This week, the melamine market experienced a price softening, failing to exhibit the comprehensive characteristics of a "firm operation." The overall market is under the expectation of oversupply, with prices supported by costs but hampered by weak demand. As of January 13, the benchmark price of melamine on Business Society was 5,625.00 yuan/ton, a decrease of 0.22% compared to the beginning of the month (5,637.50 yuan/ton).

Supply Side: The current situation on the supply side leans more toward "expected easing" and "actual pressure." In the absence of strong demand, even with low operating rates, actual supply pressure may arise due to poor shipment performance. This explains why the market did not experience a "firm operation" driven by supply tightness but instead saw price reductions by some enterprises.

Demand Side: Downstream industries such as wood-based panels and coatings have shown no signs of improvement, making the demand side a persistent weak link in the market. Without strong demand-driven momentum, the market struggles to achieve a genuine "firm" state.

Cost Side: As of January 13, the benchmark price of urea on Business Society was 1,745.00 yuan/ton, an increase of 1.16% compared to the beginning of the month (1,725.00 yuan/ton). The urea industry is in a capacity expansion cycle in 2026, with significant supply pressure expected, and the annual price center is projected to decline further. This weakens the most critical cost support for melamine in the future.

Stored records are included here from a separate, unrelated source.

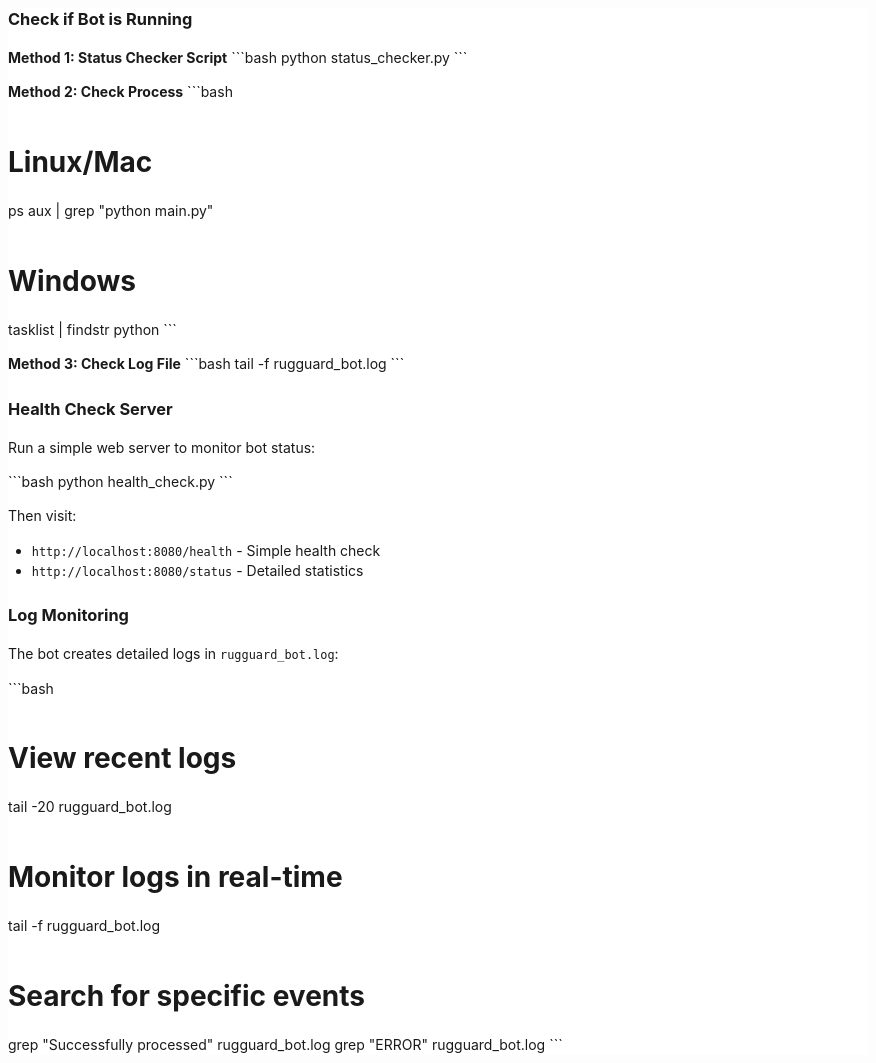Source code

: ### Check if Bot is Running

**Method 1: Status Checker Script**
\`\`\`bash
python status_checker.py
\`\`\`

**Method 2: Check Process**
\`\`\`bash
# Linux/Mac
ps aux | grep "python main.py"

# Windows
tasklist | findstr python
\`\`\`

**Method 3: Check Log File**
\`\`\`bash
tail -f rugguard_bot.log
\`\`\`

### Health Check Server

Run a simple web server to monitor bot status:

\`\`\`bash
python health_check.py
\`\`\`

Then visit:
- `http://localhost:8080/health` - Simple health check
- `http://localhost:8080/status` - Detailed statistics

### Log Monitoring

The bot creates detailed logs in `rugguard_bot.log`:

\`\`\`bash
# View recent logs
tail -20 rugguard_bot.log

# Monitor logs in real-time
tail -f rugguard_bot.log

# Search for specific events
grep "Successfully processed" rugguard_bot.log
grep "ERROR" rugguard_bot.log
\`\`\`
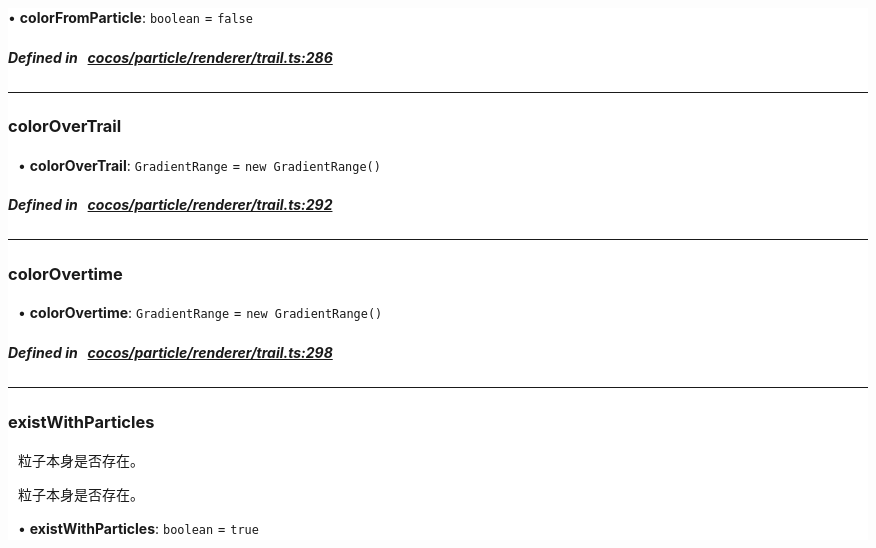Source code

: 

•  **colorFromParticle**:
`boolean`  = `false`
</div>

##### Defined in &nbsp;   [cocos/particle/renderer/trail.ts:286](https://github.com/cocos-creator/engine/blob/c7bf6b8a9/cocos/particle/renderer/trail.ts#L286)&nbsp;


___


### colorOverTrail
<div style="margin-left: 10px;">




•  **colorOverTrail**:
`GradientRange`  = `new GradientRange()`
</div>

##### Defined in &nbsp;   [cocos/particle/renderer/trail.ts:292](https://github.com/cocos-creator/engine/blob/c7bf6b8a9/cocos/particle/renderer/trail.ts#L292)&nbsp;


___


### colorOvertime
<div style="margin-left: 10px;">




•  **colorOvertime**:
`GradientRange`  = `new GradientRange()`
</div>

##### Defined in &nbsp;   [cocos/particle/renderer/trail.ts:298](https://github.com/cocos-creator/engine/blob/c7bf6b8a9/cocos/particle/renderer/trail.ts#L298)&nbsp;


___


### existWithParticles
<div style="margin-left: 10px;">
粒子本身是否存在。



粒子本身是否存在。

•  **existWithParticles**:
`boolean`  = `true`
</div>
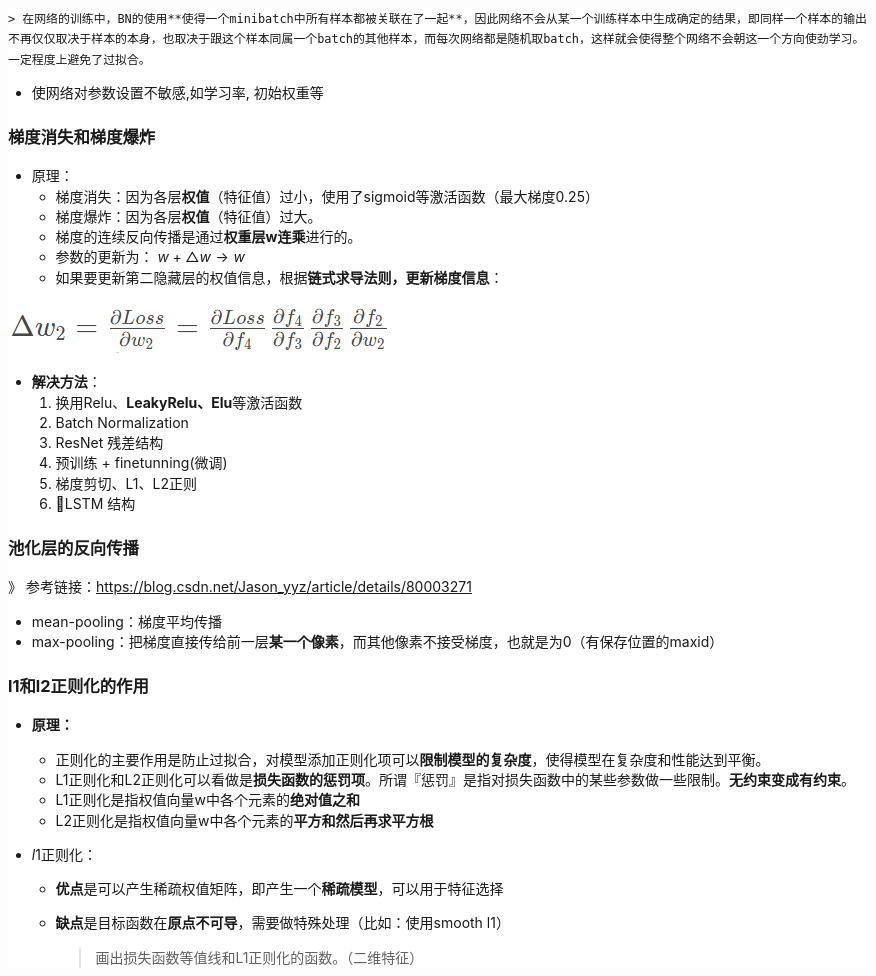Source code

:     > 在网络的训练中，BN的使用**使得一个minibatch中所有样本都被关联在了一起**，因此网络不会从某一个训练样本中生成确定的结果，即同样一个样本的输出不再仅仅取决于样本的本身，也取决于跟这个样本同属一个batch的其他样本，而每次网络都是随机取batch，这样就会使得整个网络不会朝这一个方向使劲学习。一定程度上避免了过拟合。

  - 使网络对参数设置不敏感,如学习率, 初始权重等

### 梯度消失和梯度爆炸

- 原理：
  - 梯度消失：因为各层**权值**（特征值）过小，使用了sigmoid等激活函数（最大梯度0.25）
  - 梯度爆炸：因为各层**权值**（特征值）过大。
  - 梯度的连续反向传播是通过**权重层w连乘**进行的。
  - 参数的更新为： $w+△w→w$
  - 如果要更新第二隐藏层的权值信息，根据**链式求导法则，更新梯度信息**： 

![img](/img/in-post/20_07/20190422161352350.png)



- **解决方法**：
  1.  换用Relu、**LeakyRelu、Elu**等激活函数
  2. Batch Normalization
  3.  ResNet 残差结构
  4.  预训练 + finetunning(微调)
  5.  梯度剪切、L1、L2正则
  6. 🚩LSTM 结构



### 池化层的反向传播

》 参考链接：https://blog.csdn.net/Jason_yyz/article/details/80003271

- mean-pooling：梯度平均传播
- max-pooling：把梯度直接传给前一层**某一个像素**，而其他像素不接受梯度，也就是为0（有保存位置的maxid）

### l1和l2正则化的作用

- **原理：**
  - 正则化的主要作用是防止过拟合，对模型添加正则化项可以**限制模型的复杂度**，使得模型在复杂度和性能达到平衡。
  - L1正则化和L2正则化可以看做是**损失函数的惩罚项**。所谓『惩罚』是指对损失函数中的某些参数做一些限制。**无约束变成有约束**。
  - L1正则化是指权值向量w中各个元素的**绝对值之和**
  - L2正则化是指权值向量w中各个元素的**平方和然后再求平方根**

- $l1$正则化：

  - **优点**是可以产生稀疏权值矩阵，即产生一个**稀疏模型**，可以用于特征选择

  - **缺点**是目标函数在**原点不可导**，需要做特殊处理（比如：使用smooth l1）

    > 画出损失函数等值线和L1正则化的函数。（二维特征）
    >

Overall, the current melamine market presents a scenario of "weak reality and weak expectations" coexisting:

Weak Reality: At the beginning of January, two major producers (Shanxi Fengxi, Sichuan Yulong) lowered their ex-factory prices by 50 yuan/ton, directly disproving the notion of a widespread "firm operation." Meanwhile, several mainstream enterprises maintained stable prices or adopted a wait-and-see approach.

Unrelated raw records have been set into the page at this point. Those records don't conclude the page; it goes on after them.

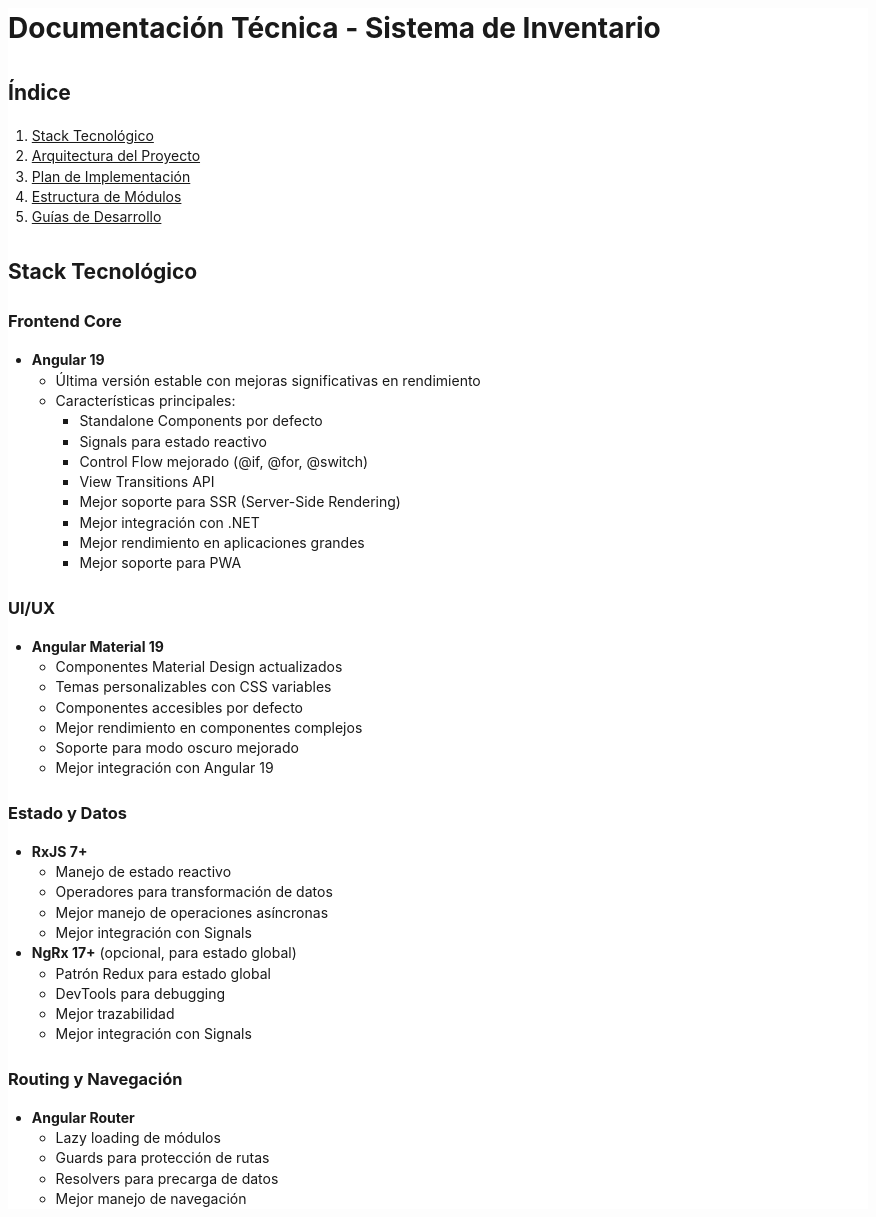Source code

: # Documentación Técnica - Sistema de Inventario

## Índice
1. [Stack Tecnológico](#stack-tecnológico)
2. [Arquitectura del Proyecto](#arquitectura-del-proyecto)
3. [Plan de Implementación](#plan-de-implementación)
4. [Estructura de Módulos](#estructura-de-módulos)
5. [Guías de Desarrollo](#guías-de-desarrollo)

## Stack Tecnológico

### Frontend Core
- **Angular 19**
  - Última versión estable con mejoras significativas en rendimiento
  - Características principales:
    - Standalone Components por defecto
    - Signals para estado reactivo
    - Control Flow mejorado (@if, @for, @switch)
    - View Transitions API
    - Mejor soporte para SSR (Server-Side Rendering)
    - Mejor integración con .NET
    - Mejor rendimiento en aplicaciones grandes
    - Mejor soporte para PWA

### UI/UX
- **Angular Material 19**
  - Componentes Material Design actualizados
  - Temas personalizables con CSS variables
  - Componentes accesibles por defecto
  - Mejor rendimiento en componentes complejos
  - Soporte para modo oscuro mejorado
  - Mejor integración con Angular 19

### Estado y Datos
- **RxJS 7+**
  - Manejo de estado reactivo
  - Operadores para transformación de datos
  - Mejor manejo de operaciones asíncronas
  - Mejor integración con Signals
- **NgRx 17+** (opcional, para estado global)
  - Patrón Redux para estado global
  - DevTools para debugging
  - Mejor trazabilidad
  - Mejor integración con Signals

### Routing y Navegación
- **Angular Router**
  - Lazy loading de módulos
  - Guards para protección de rutas
  - Resolvers para precarga de datos
  - Mejor manejo de navegación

Weak Expectations: The market's outlook for 2026 anticipates supply easing and weakening cost support, which limits the potential for price increases.

Therefore, the so-called "firmness" is more likely to manifest as the absence of panic-driven sharp declines in the short term, with prices finding support near the cost line and fluctuating within a narrow range. However, this represents a weak equilibrium lacking upward momentum.